EXERCISE AIM
Your task is to retype the lines from the opening of the material through the line that includes "left elbow: (350, 581)". Do not copy the pictures.

DATA TO EXAMINE
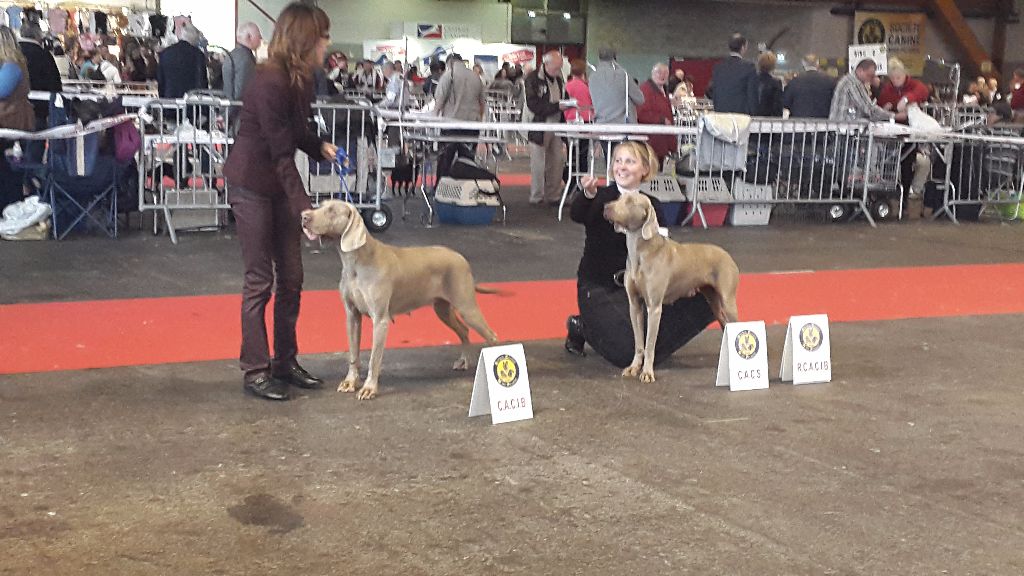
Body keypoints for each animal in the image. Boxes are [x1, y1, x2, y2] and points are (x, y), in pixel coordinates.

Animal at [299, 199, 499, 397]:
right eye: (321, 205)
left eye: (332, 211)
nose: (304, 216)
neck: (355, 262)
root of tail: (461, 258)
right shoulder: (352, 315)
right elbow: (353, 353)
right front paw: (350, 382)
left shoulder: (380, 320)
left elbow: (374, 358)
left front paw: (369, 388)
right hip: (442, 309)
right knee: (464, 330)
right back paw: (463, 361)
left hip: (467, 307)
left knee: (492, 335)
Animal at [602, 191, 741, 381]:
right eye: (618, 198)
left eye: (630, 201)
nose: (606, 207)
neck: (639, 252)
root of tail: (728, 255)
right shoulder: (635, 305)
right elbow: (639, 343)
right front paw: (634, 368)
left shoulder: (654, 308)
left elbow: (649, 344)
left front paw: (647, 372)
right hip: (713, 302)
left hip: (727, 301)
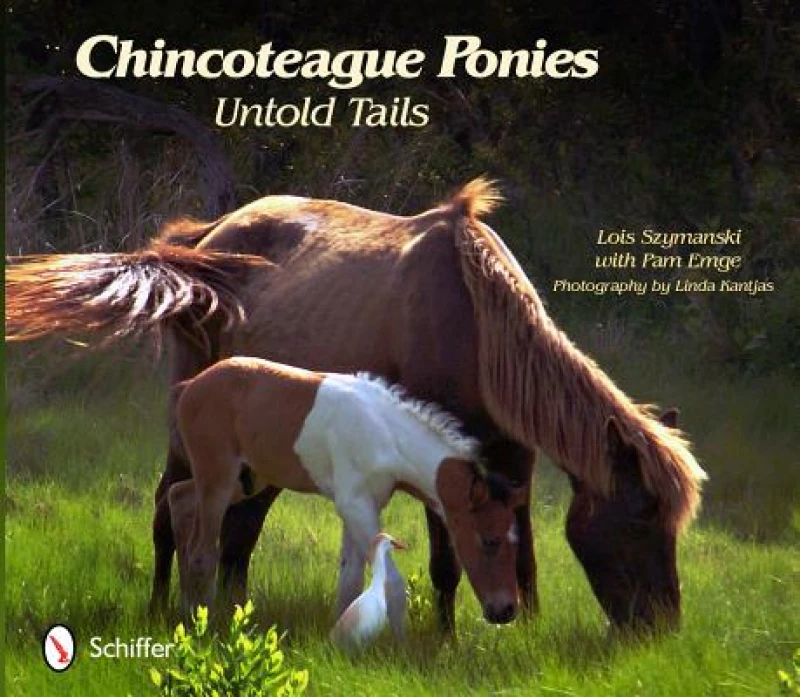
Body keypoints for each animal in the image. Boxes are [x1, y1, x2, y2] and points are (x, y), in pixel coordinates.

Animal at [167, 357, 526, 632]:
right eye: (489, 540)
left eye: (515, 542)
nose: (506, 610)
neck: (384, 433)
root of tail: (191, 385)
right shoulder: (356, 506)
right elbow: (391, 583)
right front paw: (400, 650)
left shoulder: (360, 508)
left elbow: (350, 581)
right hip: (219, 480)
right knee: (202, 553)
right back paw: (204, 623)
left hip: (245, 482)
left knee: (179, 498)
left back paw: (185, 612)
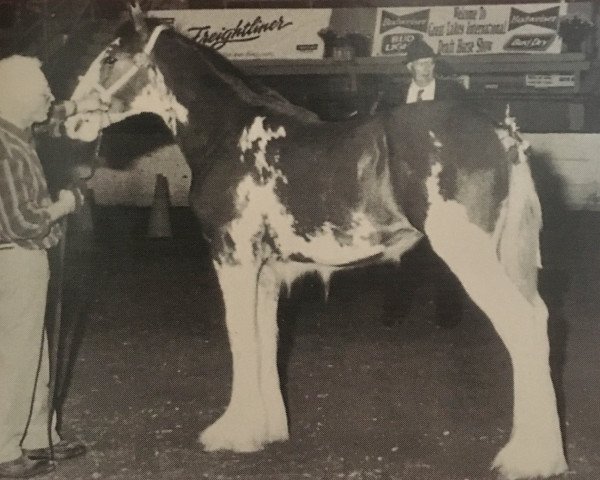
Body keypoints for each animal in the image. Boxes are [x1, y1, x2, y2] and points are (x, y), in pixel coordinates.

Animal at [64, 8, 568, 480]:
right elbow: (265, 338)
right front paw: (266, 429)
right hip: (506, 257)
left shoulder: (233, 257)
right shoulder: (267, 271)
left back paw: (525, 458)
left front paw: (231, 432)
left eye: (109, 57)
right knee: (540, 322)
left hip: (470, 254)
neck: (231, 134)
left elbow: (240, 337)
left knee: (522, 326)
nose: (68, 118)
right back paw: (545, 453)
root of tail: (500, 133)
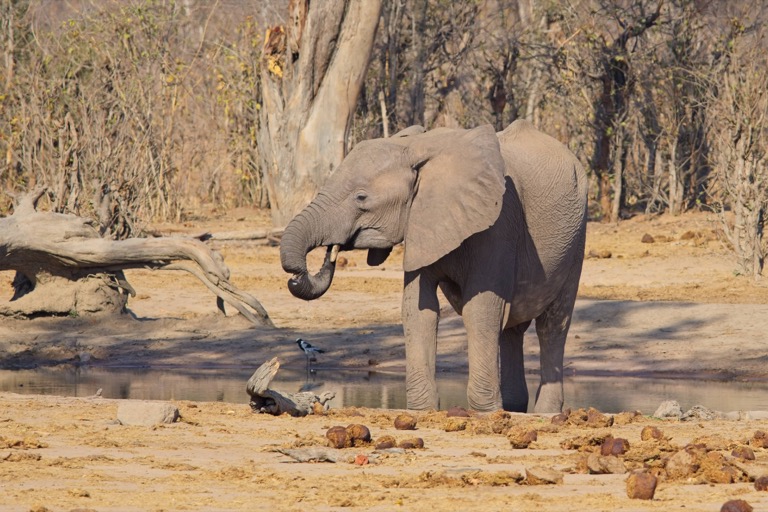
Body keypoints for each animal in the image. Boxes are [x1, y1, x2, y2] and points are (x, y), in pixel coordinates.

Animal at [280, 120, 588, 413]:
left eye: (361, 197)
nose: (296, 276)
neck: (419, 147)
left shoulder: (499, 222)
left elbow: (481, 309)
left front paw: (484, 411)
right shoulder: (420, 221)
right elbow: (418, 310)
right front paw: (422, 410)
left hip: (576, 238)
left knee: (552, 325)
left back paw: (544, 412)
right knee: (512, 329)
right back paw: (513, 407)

ANSWER BELOW
Body keypoints for each animal in the image. Boxes are [x1, y1, x2, y2] and points are (x, y), in pixel coordinates.

Animal at [299, 199, 499, 397]:
right eye: (321, 205)
left eye: (332, 211)
nose: (304, 216)
neck: (355, 262)
root of tail: (461, 258)
right shoulder: (352, 315)
right elbow: (353, 353)
right front paw: (350, 382)
left shoulder: (380, 320)
left elbow: (374, 358)
left front paw: (369, 388)
right hip: (442, 309)
right knee: (464, 330)
right back paw: (463, 361)
left hip: (467, 307)
left knee: (492, 335)
Animal at [602, 191, 741, 381]:
right eye: (618, 198)
left eye: (630, 201)
nose: (606, 207)
neck: (639, 252)
root of tail: (728, 255)
right shoulder: (635, 305)
right elbow: (639, 343)
right front paw: (634, 368)
left shoulder: (654, 308)
left elbow: (649, 344)
left front paw: (647, 372)
right hip: (713, 302)
left hip: (727, 301)
Body keypoints for each animal in the image. Boxes are [x1, y1, x2, y2] and points are (x, y), in pixel coordinates.

Animal at [167, 357, 526, 632]:
right eye: (489, 540)
left eye: (515, 542)
nose: (506, 610)
neck: (384, 433)
root of tail: (191, 385)
right shoulder: (356, 506)
right elbow: (391, 583)
right front paw: (400, 650)
left shoulder: (360, 508)
left elbow: (350, 581)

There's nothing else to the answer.